PlayStation 3's New Problem: Censorship
Sony's PlayStation 3 has hit hard times. The company has slashed production costs by 35 percent, yet the console still sells at a loss--and those sales dropped 19 percent last month from a year earlier. But these are not the only problems Sony is facing: Now comes a free speech issue surrounding banned words from the PlayStation's "Home." Sony has run into trouble with its efforts to quell what some may consider offensive language.
Sony has banned the use of the words "gay," "lesbian," "bi-sexual" and "Jew" -- among others -- as club names, and is filtering them from text chats. The San Francisco Chronicle reports that this has left certain groups unable to express their solidarity. For instance, a gay allegiance could not give themselves any moniker containing the word "gay," for it would be filtered out.
While it is in Sony's best interests to quell hate speech, banning words that are only negative when used in certain contextual situations plays on wobbly ground. Xbox Live experienced a similar issue earlier this year when it banned the username "theGAYERgamer." This case of censorship became even more complicated when Richard Gaywood tried to use his surname as a username and was banned. Similar censorship controversies arose when Wikipedia banned an image in the UK and Facebook censored breastfeeding photos.
"Home" has also suffered conflicts with racism and sexism.
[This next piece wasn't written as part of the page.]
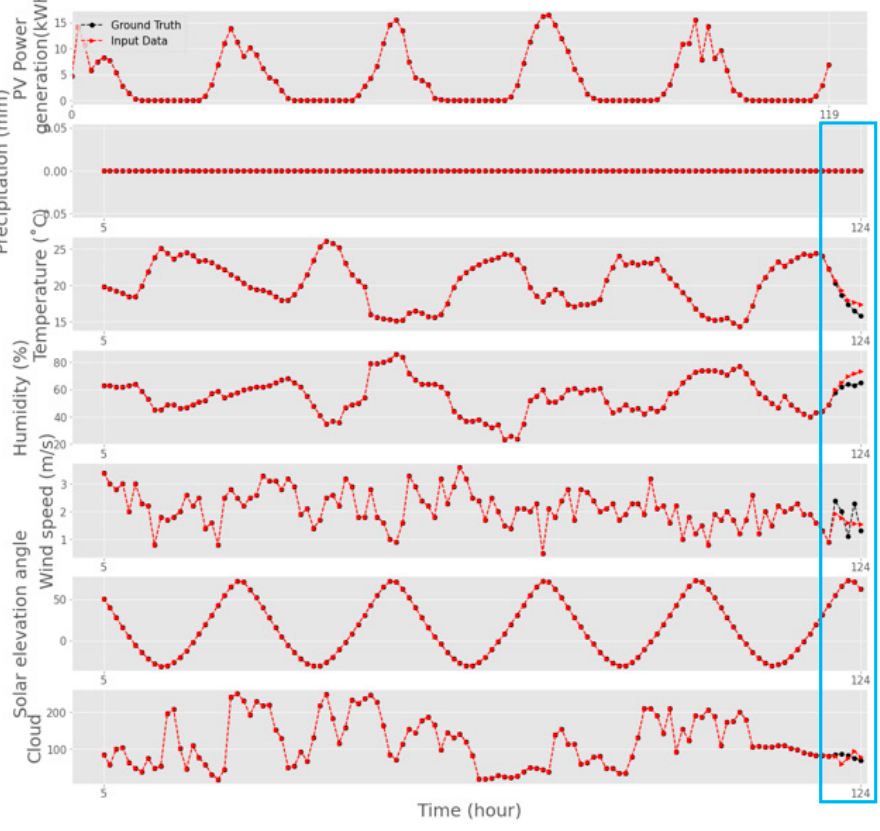
Figure 10. Example of Input data for the testing phase.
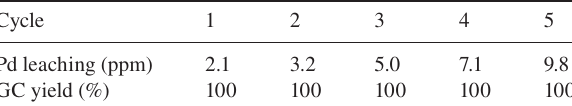
Table 2 Catalyst leaching and product yield at different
An Ars Technica reader reports, "You can't walk far [in "Home"] without finding people yelling obscene crap back and forth. So maybe they're tweaking the default voice settings, because Sony is going to have a real problem selling this world to families."
Add to this list of problems the fact that the PS3 is no longer the cheapest Blu-ray disc player on the market and you're left with a fledging console bleeding money and struggling to maintain order in its social applications. While I do not believe this spells an immediate disaster for the PS3, these circumstances carry with them a weight that does not bode well for consumers. If these tiny earthquakes persist, we could be witnessing the beginning of the end.